===== LISTED RECORDS
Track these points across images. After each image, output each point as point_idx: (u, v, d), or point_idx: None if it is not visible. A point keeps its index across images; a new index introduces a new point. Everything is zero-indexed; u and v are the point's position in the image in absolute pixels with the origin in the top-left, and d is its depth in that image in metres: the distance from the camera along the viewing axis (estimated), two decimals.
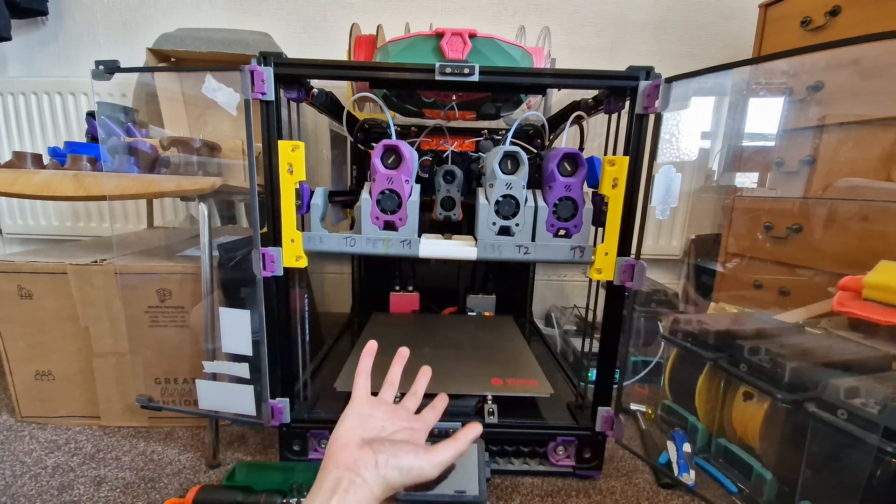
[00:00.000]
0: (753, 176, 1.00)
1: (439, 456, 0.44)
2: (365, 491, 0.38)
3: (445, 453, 0.44)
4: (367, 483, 0.39)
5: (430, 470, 0.42)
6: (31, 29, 1.26)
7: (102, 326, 0.76)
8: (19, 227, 1.34)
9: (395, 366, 0.54)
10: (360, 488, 0.38)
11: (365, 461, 0.40)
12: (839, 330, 0.70)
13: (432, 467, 0.43)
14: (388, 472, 0.40)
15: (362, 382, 0.50)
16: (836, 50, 0.45)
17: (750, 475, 0.64)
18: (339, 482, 0.38)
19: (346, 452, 0.41)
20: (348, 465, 0.40)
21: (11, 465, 0.70)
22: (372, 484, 0.39)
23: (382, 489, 0.40)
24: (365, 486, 0.38)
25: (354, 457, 0.40)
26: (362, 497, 0.38)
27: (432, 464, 0.43)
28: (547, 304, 1.35)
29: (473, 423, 0.49)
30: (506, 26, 1.22)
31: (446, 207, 0.70)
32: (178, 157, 0.79)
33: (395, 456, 0.41)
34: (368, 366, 0.52)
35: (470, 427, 0.48)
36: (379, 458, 0.40)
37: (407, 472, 0.41)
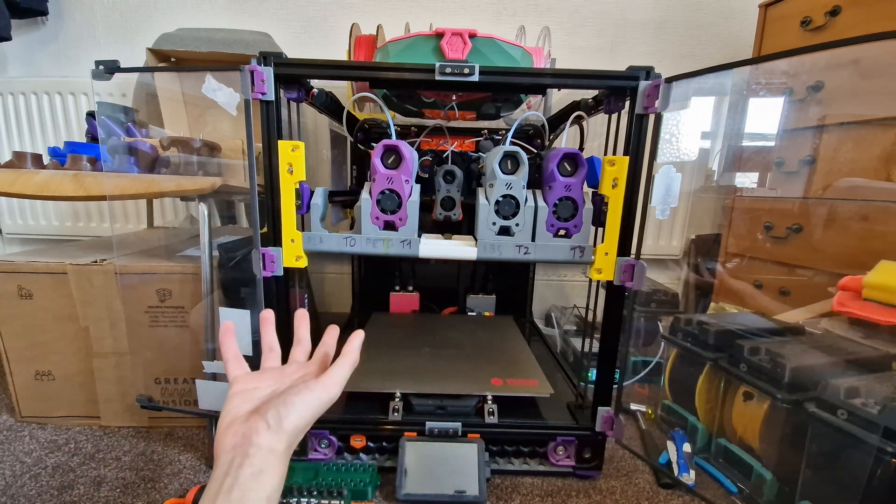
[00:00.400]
0: (753, 176, 1.00)
1: (333, 375, 0.42)
2: (260, 455, 0.35)
3: (339, 369, 0.43)
4: (262, 447, 0.36)
5: (331, 391, 0.41)
6: (31, 29, 1.26)
7: (102, 326, 0.76)
8: (19, 227, 1.34)
9: (264, 332, 0.49)
10: (255, 457, 0.35)
11: (255, 428, 0.37)
12: (839, 330, 0.70)
13: (330, 388, 0.41)
14: (286, 421, 0.37)
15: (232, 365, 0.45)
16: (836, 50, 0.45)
17: (750, 475, 0.64)
18: (231, 463, 0.35)
19: (230, 433, 0.37)
20: (236, 443, 0.36)
21: (11, 465, 0.70)
22: (271, 444, 0.36)
23: (285, 442, 0.37)
24: (260, 451, 0.35)
25: (241, 431, 0.37)
26: (259, 463, 0.35)
27: (328, 385, 0.41)
28: (547, 304, 1.35)
29: (356, 332, 0.47)
30: (506, 26, 1.22)
31: (446, 207, 0.70)
32: (178, 157, 0.79)
33: (284, 404, 0.38)
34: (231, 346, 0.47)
35: (354, 335, 0.47)
36: (269, 415, 0.37)
37: (306, 406, 0.39)
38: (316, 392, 0.40)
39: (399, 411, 0.69)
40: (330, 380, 0.41)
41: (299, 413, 0.38)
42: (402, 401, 0.69)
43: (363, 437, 0.69)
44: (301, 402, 0.39)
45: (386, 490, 0.66)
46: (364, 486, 0.62)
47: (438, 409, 0.70)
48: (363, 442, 0.69)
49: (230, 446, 0.36)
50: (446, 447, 0.65)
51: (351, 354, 0.45)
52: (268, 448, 0.36)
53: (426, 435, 0.67)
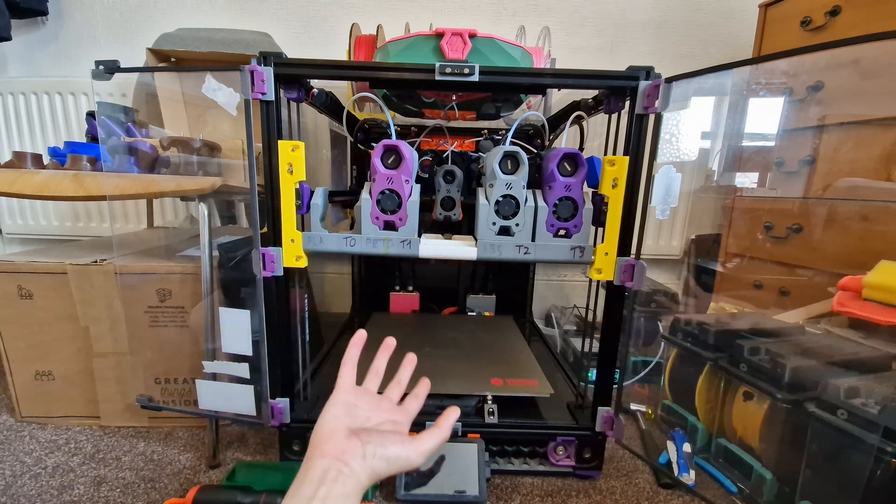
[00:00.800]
0: (753, 176, 1.00)
1: (424, 444, 0.44)
2: (352, 481, 0.38)
3: (430, 441, 0.45)
4: (355, 473, 0.39)
5: (416, 459, 0.43)
6: (31, 29, 1.26)
7: (102, 326, 0.76)
8: (19, 227, 1.34)
9: (380, 356, 0.54)
10: (348, 479, 0.38)
11: (353, 451, 0.40)
12: (839, 330, 0.70)
13: (418, 456, 0.43)
14: (376, 462, 0.40)
15: (348, 371, 0.50)
16: (836, 50, 0.45)
17: (750, 475, 0.64)
18: (327, 472, 0.38)
19: (332, 442, 0.41)
20: (335, 454, 0.40)
21: (11, 465, 0.70)
22: (360, 474, 0.39)
23: (369, 478, 0.40)
24: (353, 476, 0.38)
25: (342, 447, 0.40)
26: (349, 487, 0.38)
27: (418, 452, 0.43)
28: (547, 304, 1.35)
29: (451, 408, 0.50)
30: (506, 26, 1.22)
31: (446, 207, 0.70)
32: (178, 157, 0.79)
33: (382, 446, 0.41)
34: (355, 356, 0.52)
35: (449, 412, 0.49)
36: (367, 448, 0.41)
37: (394, 461, 0.41)
38: (408, 453, 0.43)
39: None
40: (421, 447, 0.44)
41: (388, 462, 0.41)
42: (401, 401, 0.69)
43: None
44: (394, 454, 0.42)
45: (386, 490, 0.66)
46: None
47: (438, 409, 0.69)
48: None
49: (330, 454, 0.40)
50: (446, 447, 0.65)
51: (445, 430, 0.47)
52: (356, 477, 0.39)
53: None
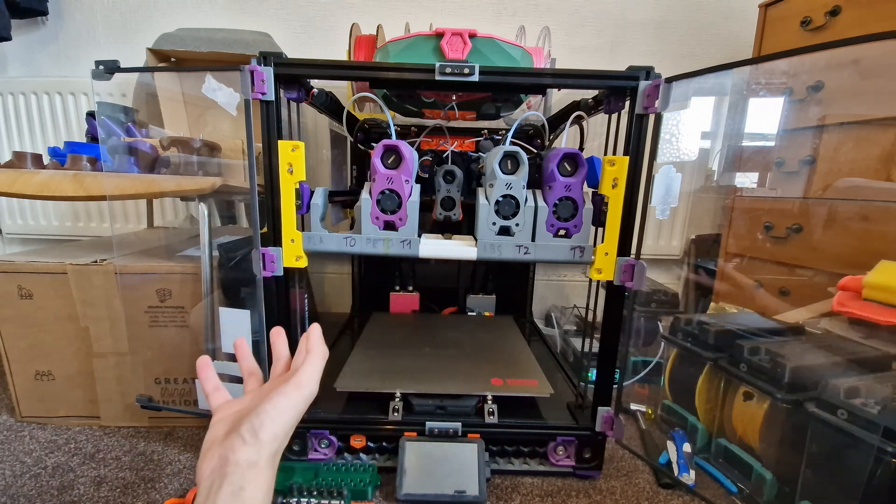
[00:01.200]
0: (753, 176, 1.00)
1: (303, 373, 0.40)
2: (240, 473, 0.34)
3: (307, 367, 0.41)
4: (241, 464, 0.35)
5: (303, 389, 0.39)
6: (31, 29, 1.26)
7: (102, 326, 0.76)
8: (19, 227, 1.34)
9: (242, 358, 0.48)
10: (234, 475, 0.34)
11: (231, 447, 0.36)
12: (839, 330, 0.70)
13: (302, 386, 0.39)
14: (262, 431, 0.36)
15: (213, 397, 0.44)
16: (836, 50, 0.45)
17: (750, 475, 0.64)
18: (210, 489, 0.34)
19: (207, 458, 0.36)
20: (213, 467, 0.35)
21: (11, 465, 0.70)
22: (249, 459, 0.35)
23: (267, 451, 0.36)
24: (238, 468, 0.34)
25: (218, 454, 0.36)
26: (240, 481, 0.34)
27: (300, 383, 0.39)
28: (547, 304, 1.35)
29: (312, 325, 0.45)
30: (506, 26, 1.22)
31: (446, 207, 0.70)
32: (178, 157, 0.79)
33: (257, 414, 0.37)
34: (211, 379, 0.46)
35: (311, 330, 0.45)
36: (243, 429, 0.36)
37: (280, 413, 0.37)
38: (289, 394, 0.38)
39: (399, 411, 0.69)
40: (302, 377, 0.40)
41: (274, 420, 0.37)
42: (402, 401, 0.69)
43: (363, 437, 0.69)
44: (274, 407, 0.37)
45: (386, 490, 0.66)
46: (364, 486, 0.62)
47: (438, 409, 0.70)
48: (363, 442, 0.69)
49: (208, 471, 0.35)
50: (446, 447, 0.65)
51: (316, 348, 0.43)
52: (246, 463, 0.35)
53: (426, 435, 0.67)
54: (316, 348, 0.43)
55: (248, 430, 0.36)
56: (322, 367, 0.42)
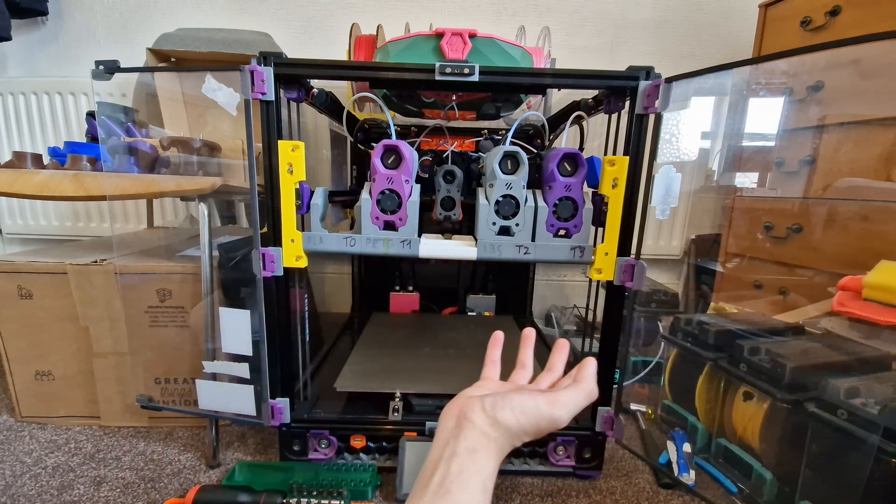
==========
ABOUT THIS TASK: What is needed here is an exact transcript of the data above, pictures excluded.

SOLUTION:
Track these points across images. After each image, output each point as point_idx: (u, v, d), or point_idx: None if it is not visible. A point keeps its index across images; a new index introduces a new point. Everything is zero-indexed; u and v are the point's position in the image in absolute pixels with the origin in the top-left, and d is its depth in that image in metres: the distance from the camera along the viewing axis (estimated), two decimals.
[00:00.000]
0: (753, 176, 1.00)
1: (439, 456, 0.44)
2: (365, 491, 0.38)
3: (445, 453, 0.44)
4: (367, 483, 0.39)
5: (430, 470, 0.42)
6: (31, 29, 1.26)
7: (102, 326, 0.76)
8: (19, 227, 1.34)
9: (395, 366, 0.54)
10: (360, 488, 0.38)
11: (365, 461, 0.40)
12: (839, 330, 0.70)
13: (432, 467, 0.43)
14: (388, 472, 0.40)
15: (362, 382, 0.50)
16: (836, 50, 0.45)
17: (750, 475, 0.64)
18: (339, 482, 0.38)
19: (346, 452, 0.41)
20: (348, 465, 0.40)
21: (11, 465, 0.70)
22: (372, 484, 0.39)
23: (382, 489, 0.40)
24: (365, 486, 0.38)
25: (354, 457, 0.40)
26: (362, 497, 0.38)
27: (432, 464, 0.43)
28: (547, 304, 1.35)
29: (473, 423, 0.49)
30: (506, 26, 1.22)
31: (446, 207, 0.70)
32: (178, 157, 0.79)
33: (395, 456, 0.41)
34: (368, 366, 0.52)
35: (470, 427, 0.48)
36: (379, 458, 0.40)
37: (407, 472, 0.41)
[00:00.400]
0: (753, 176, 1.00)
1: (333, 375, 0.42)
2: (260, 455, 0.35)
3: (339, 369, 0.43)
4: (262, 447, 0.36)
5: (331, 391, 0.41)
6: (31, 29, 1.26)
7: (102, 326, 0.76)
8: (19, 227, 1.34)
9: (264, 332, 0.49)
10: (255, 457, 0.35)
11: (255, 428, 0.37)
12: (839, 330, 0.70)
13: (330, 388, 0.41)
14: (286, 421, 0.37)
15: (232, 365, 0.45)
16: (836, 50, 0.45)
17: (750, 475, 0.64)
18: (231, 463, 0.35)
19: (230, 433, 0.37)
20: (236, 443, 0.36)
21: (11, 465, 0.70)
22: (271, 444, 0.36)
23: (285, 442, 0.37)
24: (260, 451, 0.35)
25: (241, 431, 0.37)
26: (259, 463, 0.35)
27: (328, 385, 0.41)
28: (547, 304, 1.35)
29: (356, 332, 0.47)
30: (506, 26, 1.22)
31: (446, 207, 0.70)
32: (178, 157, 0.79)
33: (284, 404, 0.38)
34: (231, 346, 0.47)
35: (354, 335, 0.47)
36: (269, 415, 0.37)
37: (306, 406, 0.39)
38: (316, 392, 0.40)
39: (399, 411, 0.69)
40: (330, 380, 0.41)
41: (299, 413, 0.38)
42: (402, 401, 0.69)
43: (363, 437, 0.69)
44: (301, 402, 0.39)
45: (386, 490, 0.66)
46: (364, 486, 0.62)
47: (438, 409, 0.70)
48: (363, 442, 0.69)
49: (230, 446, 0.36)
50: (446, 447, 0.65)
51: (351, 354, 0.45)
52: (268, 448, 0.36)
53: (426, 435, 0.67)
[00:00.800]
0: (753, 176, 1.00)
1: (424, 444, 0.44)
2: (352, 481, 0.38)
3: (430, 441, 0.45)
4: (355, 473, 0.39)
5: (416, 459, 0.43)
6: (31, 29, 1.26)
7: (102, 326, 0.76)
8: (19, 227, 1.34)
9: (380, 356, 0.54)
10: (348, 479, 0.38)
11: (353, 451, 0.40)
12: (839, 330, 0.70)
13: (418, 456, 0.43)
14: (376, 462, 0.40)
15: (348, 371, 0.50)
16: (836, 50, 0.45)
17: (750, 475, 0.64)
18: (327, 472, 0.38)
19: (332, 442, 0.41)
20: (335, 454, 0.40)
21: (11, 465, 0.70)
22: (360, 474, 0.39)
23: (369, 478, 0.40)
24: (353, 476, 0.38)
25: (342, 447, 0.40)
26: (349, 487, 0.38)
27: (418, 452, 0.43)
28: (547, 304, 1.35)
29: (451, 408, 0.50)
30: (506, 26, 1.22)
31: (446, 207, 0.70)
32: (178, 157, 0.79)
33: (382, 446, 0.41)
34: (355, 356, 0.52)
35: (449, 412, 0.49)
36: (367, 448, 0.41)
37: (394, 461, 0.41)
38: (408, 453, 0.43)
39: None
40: (421, 447, 0.44)
41: (388, 462, 0.41)
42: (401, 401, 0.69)
43: None
44: (394, 454, 0.42)
45: (386, 490, 0.66)
46: None
47: (438, 409, 0.69)
48: None
49: (330, 454, 0.40)
50: (446, 447, 0.65)
51: (445, 430, 0.47)
52: (356, 477, 0.39)
53: None
[00:01.200]
0: (753, 176, 1.00)
1: (303, 373, 0.40)
2: (240, 473, 0.34)
3: (307, 367, 0.41)
4: (241, 464, 0.35)
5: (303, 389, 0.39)
6: (31, 29, 1.26)
7: (102, 326, 0.76)
8: (19, 227, 1.34)
9: (242, 358, 0.48)
10: (234, 475, 0.34)
11: (231, 447, 0.36)
12: (839, 330, 0.70)
13: (302, 386, 0.39)
14: (262, 431, 0.36)
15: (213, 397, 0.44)
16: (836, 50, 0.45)
17: (750, 475, 0.64)
18: (210, 489, 0.34)
19: (207, 458, 0.36)
20: (213, 467, 0.35)
21: (11, 465, 0.70)
22: (249, 459, 0.35)
23: (267, 451, 0.36)
24: (238, 468, 0.34)
25: (218, 454, 0.36)
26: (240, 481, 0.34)
27: (300, 383, 0.39)
28: (547, 304, 1.35)
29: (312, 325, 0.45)
30: (506, 26, 1.22)
31: (446, 207, 0.70)
32: (178, 157, 0.79)
33: (257, 414, 0.37)
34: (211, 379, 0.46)
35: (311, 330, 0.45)
36: (243, 429, 0.36)
37: (280, 413, 0.37)
38: (289, 394, 0.38)
39: (399, 411, 0.69)
40: (302, 377, 0.40)
41: (274, 420, 0.37)
42: (402, 401, 0.69)
43: (363, 437, 0.69)
44: (274, 407, 0.37)
45: (386, 490, 0.66)
46: (364, 486, 0.62)
47: (438, 409, 0.70)
48: (363, 442, 0.69)
49: (208, 471, 0.35)
50: (446, 447, 0.65)
51: (316, 348, 0.43)
52: (246, 463, 0.35)
53: (426, 435, 0.67)
54: (316, 348, 0.43)
55: (248, 430, 0.36)
56: (322, 367, 0.42)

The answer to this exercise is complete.